EXERCISE OBJECTIVE:
Type out the records again, exactly as they are.
===== ENTRIES SUPPLIED =====
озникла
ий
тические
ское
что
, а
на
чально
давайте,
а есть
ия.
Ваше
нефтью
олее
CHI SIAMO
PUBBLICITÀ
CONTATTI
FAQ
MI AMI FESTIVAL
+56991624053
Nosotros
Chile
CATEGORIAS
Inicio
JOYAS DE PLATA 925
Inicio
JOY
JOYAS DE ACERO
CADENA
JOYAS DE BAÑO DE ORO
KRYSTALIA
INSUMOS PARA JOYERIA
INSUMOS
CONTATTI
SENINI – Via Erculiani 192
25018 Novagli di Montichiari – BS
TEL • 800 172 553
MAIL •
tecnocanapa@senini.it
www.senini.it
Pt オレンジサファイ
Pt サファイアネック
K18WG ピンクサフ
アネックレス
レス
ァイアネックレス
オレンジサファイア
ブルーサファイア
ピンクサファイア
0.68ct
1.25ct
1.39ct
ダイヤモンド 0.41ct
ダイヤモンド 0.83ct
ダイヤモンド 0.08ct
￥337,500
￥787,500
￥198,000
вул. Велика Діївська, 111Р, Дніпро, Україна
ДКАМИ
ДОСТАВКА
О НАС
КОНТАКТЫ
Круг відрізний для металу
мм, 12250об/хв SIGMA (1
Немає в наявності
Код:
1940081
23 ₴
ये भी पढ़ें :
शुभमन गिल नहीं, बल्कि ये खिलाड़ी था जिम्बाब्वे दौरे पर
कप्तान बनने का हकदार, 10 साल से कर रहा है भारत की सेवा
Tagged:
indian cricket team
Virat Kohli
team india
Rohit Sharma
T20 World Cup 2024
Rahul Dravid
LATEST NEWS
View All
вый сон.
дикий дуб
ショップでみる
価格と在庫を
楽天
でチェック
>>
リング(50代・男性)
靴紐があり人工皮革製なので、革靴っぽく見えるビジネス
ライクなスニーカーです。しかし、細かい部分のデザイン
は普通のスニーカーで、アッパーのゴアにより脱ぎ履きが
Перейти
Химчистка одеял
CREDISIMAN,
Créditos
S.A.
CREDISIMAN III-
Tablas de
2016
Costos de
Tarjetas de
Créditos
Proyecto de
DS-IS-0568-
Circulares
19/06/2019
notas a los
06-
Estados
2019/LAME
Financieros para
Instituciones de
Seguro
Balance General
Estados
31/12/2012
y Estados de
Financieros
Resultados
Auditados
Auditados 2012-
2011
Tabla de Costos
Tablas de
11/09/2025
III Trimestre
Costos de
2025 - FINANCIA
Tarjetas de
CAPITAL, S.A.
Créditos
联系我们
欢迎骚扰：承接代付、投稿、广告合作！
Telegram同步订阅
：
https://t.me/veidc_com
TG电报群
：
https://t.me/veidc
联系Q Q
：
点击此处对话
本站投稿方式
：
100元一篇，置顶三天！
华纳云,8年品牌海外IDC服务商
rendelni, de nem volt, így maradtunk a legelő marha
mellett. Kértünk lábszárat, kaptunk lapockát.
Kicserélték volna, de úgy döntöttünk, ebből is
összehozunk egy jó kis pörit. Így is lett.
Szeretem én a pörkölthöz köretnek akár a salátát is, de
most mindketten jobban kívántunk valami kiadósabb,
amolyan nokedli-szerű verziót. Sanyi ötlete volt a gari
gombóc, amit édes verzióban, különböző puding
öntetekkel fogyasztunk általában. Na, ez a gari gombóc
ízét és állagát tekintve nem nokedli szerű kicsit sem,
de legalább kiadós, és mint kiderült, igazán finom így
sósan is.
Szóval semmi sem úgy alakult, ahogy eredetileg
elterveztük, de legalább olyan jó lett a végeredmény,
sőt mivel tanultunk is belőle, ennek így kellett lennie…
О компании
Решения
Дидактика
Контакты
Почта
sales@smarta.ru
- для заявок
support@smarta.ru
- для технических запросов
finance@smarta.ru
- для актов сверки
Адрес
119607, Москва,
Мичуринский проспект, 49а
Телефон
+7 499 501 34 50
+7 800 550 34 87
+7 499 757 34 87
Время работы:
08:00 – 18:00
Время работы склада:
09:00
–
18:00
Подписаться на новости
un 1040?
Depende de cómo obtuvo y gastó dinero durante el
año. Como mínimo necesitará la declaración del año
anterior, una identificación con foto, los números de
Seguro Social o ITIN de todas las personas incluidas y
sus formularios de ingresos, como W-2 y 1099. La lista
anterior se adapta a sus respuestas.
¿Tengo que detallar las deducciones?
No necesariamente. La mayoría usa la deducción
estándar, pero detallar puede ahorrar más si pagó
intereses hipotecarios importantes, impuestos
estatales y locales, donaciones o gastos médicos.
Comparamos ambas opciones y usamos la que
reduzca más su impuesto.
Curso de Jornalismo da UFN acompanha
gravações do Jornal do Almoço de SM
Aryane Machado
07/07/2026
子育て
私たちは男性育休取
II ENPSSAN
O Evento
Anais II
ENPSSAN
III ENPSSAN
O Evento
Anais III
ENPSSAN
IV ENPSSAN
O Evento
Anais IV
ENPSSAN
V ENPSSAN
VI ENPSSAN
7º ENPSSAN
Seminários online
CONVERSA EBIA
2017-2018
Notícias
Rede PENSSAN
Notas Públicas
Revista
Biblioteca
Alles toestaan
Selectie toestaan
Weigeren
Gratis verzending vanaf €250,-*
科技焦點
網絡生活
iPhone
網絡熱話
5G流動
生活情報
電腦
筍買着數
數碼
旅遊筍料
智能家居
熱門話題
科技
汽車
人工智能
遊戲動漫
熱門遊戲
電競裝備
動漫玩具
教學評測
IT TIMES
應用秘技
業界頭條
=====
THE ANSWER:
озникла
ий
тические
ское
что
, а
на
чально
давайте,
а есть
ия.
Ваше
нефтью
олее
CHI SIAMO
PUBBLICITÀ
CONTATTI
FAQ
MI AMI FESTIVAL
+56991624053
Nosotros
Chile
CATEGORIAS
Inicio
JOYAS DE PLATA 925
Inicio
JOY
JOYAS DE ACERO
CADENA
JOYAS DE BAÑO DE ORO
KRYSTALIA
INSUMOS PARA JOYERIA
INSUMOS
CONTATTI
SENINI – Via Erculiani 192
25018 Novagli di Montichiari – BS
TEL • 800 172 553
MAIL •
tecnocanapa@senini.it
www.senini.it
Pt オレンジサファイ
Pt サファイアネック
K18WG ピンクサフ
アネックレス
レス
ァイアネックレス
オレンジサファイア
ブルーサファイア
ピンクサファイア
0.68ct
1.25ct
1.39ct
ダイヤモンド 0.41ct
ダイヤモンド 0.83ct
ダイヤモンド 0.08ct
￥337,500
￥787,500
￥198,000
вул. Велика Діївська, 111Р, Дніпро, Україна
ДКАМИ
ДОСТАВКА
О НАС
КОНТАКТЫ
Круг відрізний для металу
мм, 12250об/хв SIGMA (1
Немає в наявності
Код:
1940081
23 ₴
ये भी पढ़ें :
शुभमन गिल नहीं, बल्कि ये खिलाड़ी था जिम्बाब्वे दौरे पर
कप्तान बनने का हकदार, 10 साल से कर रहा है भारत की सेवा
Tagged:
indian cricket team
Virat Kohli
team india
Rohit Sharma
T20 World Cup 2024
Rahul Dravid
LATEST NEWS
View All
вый сон.
дикий дуб
ショップでみる
価格と在庫を
楽天
でチェック
>>
リング(50代・男性)
靴紐があり人工皮革製なので、革靴っぽく見えるビジネス
ライクなスニーカーです。しかし、細かい部分のデザイン
は普通のスニーカーで、アッパーのゴアにより脱ぎ履きが
Перейти
Химчистка одеял
CREDISIMAN,
Créditos
S.A.
CREDISIMAN III-
Tablas de
2016
Costos de
Tarjetas de
Créditos
Proyecto de
DS-IS-0568-
Circulares
19/06/2019
notas a los
06-
Estados
2019/LAME
Financieros para
Instituciones de
Seguro
Balance General
Estados
31/12/2012
y Estados de
Financieros
Resultados
Auditados
Auditados 2012-
2011
Tabla de Costos
Tablas de
11/09/2025
III Trimestre
Costos de
2025 - FINANCIA
Tarjetas de
CAPITAL, S.A.
Créditos
联系我们
欢迎骚扰：承接代付、投稿、广告合作！
Telegram同步订阅
：
https://t.me/veidc_com
TG电报群
：
https://t.me/veidc
联系Q Q
：
点击此处对话
本站投稿方式
：
100元一篇，置顶三天！
华纳云,8年品牌海外IDC服务商
rendelni, de nem volt, így maradtunk a legelő marha
mellett. Kértünk lábszárat, kaptunk lapockát.
Kicserélték volna, de úgy döntöttünk, ebből is
összehozunk egy jó kis pörit. Így is lett.
Szeretem én a pörkölthöz köretnek akár a salátát is, de
most mindketten jobban kívántunk valami kiadósabb,
amolyan nokedli-szerű verziót. Sanyi ötlete volt a gari
gombóc, amit édes verzióban, különböző puding
öntetekkel fogyasztunk általában. Na, ez a gari gombóc
ízét és állagát tekintve nem nokedli szerű kicsit sem,
de legalább kiadós, és mint kiderült, igazán finom így
sósan is.
Szóval semmi sem úgy alakult, ahogy eredetileg
elterveztük, de legalább olyan jó lett a végeredmény,
sőt mivel tanultunk is belőle, ennek így kellett lennie…
О компании
Решения
Дидактика
Контакты
Почта
sales@smarta.ru
- для заявок
support@smarta.ru
- для технических запросов
finance@smarta.ru
- для актов сверки
Адрес
119607, Москва,
Мичуринский проспект, 49а
Телефон
+7 499 501 34 50
+7 800 550 34 87
+7 499 757 34 87
Время работы:
08:00 – 18:00
Время работы склада:
09:00
–
18:00
Подписаться на новости
un 1040?
Depende de cómo obtuvo y gastó dinero durante el
año. Como mínimo necesitará la declaración del año
anterior, una identificación con foto, los números de
Seguro Social o ITIN de todas las personas incluidas y
sus formularios de ingresos, como W-2 y 1099. La lista
anterior se adapta a sus respuestas.
¿Tengo que detallar las deducciones?
No necesariamente. La mayoría usa la deducción
estándar, pero detallar puede ahorrar más si pagó
intereses hipotecarios importantes, impuestos
estatales y locales, donaciones o gastos médicos.
Comparamos ambas opciones y usamos la que
reduzca más su impuesto.
Curso de Jornalismo da UFN acompanha
gravações do Jornal do Almoço de SM
Aryane Machado
07/07/2026
子育て
私たちは男性育休取
II ENPSSAN
O Evento
Anais II
ENPSSAN
III ENPSSAN
O Evento
Anais III
ENPSSAN
IV ENPSSAN
O Evento
Anais IV
ENPSSAN
V ENPSSAN
VI ENPSSAN
7º ENPSSAN
Seminários online
CONVERSA EBIA
2017-2018
Notícias
Rede PENSSAN
Notas Públicas
Revista
Biblioteca
Alles toestaan
Selectie toestaan
Weigeren
Gratis verzending vanaf €250,-*
科技焦點
網絡生活
iPhone
網絡熱話
5G流動
生活情報
電腦
筍買着數
數碼
旅遊筍料
智能家居
熱門話題
科技
汽車
人工智能
遊戲動漫
熱門遊戲
電競裝備
動漫玩具
教學評測
IT TIMES
應用秘技
業界頭條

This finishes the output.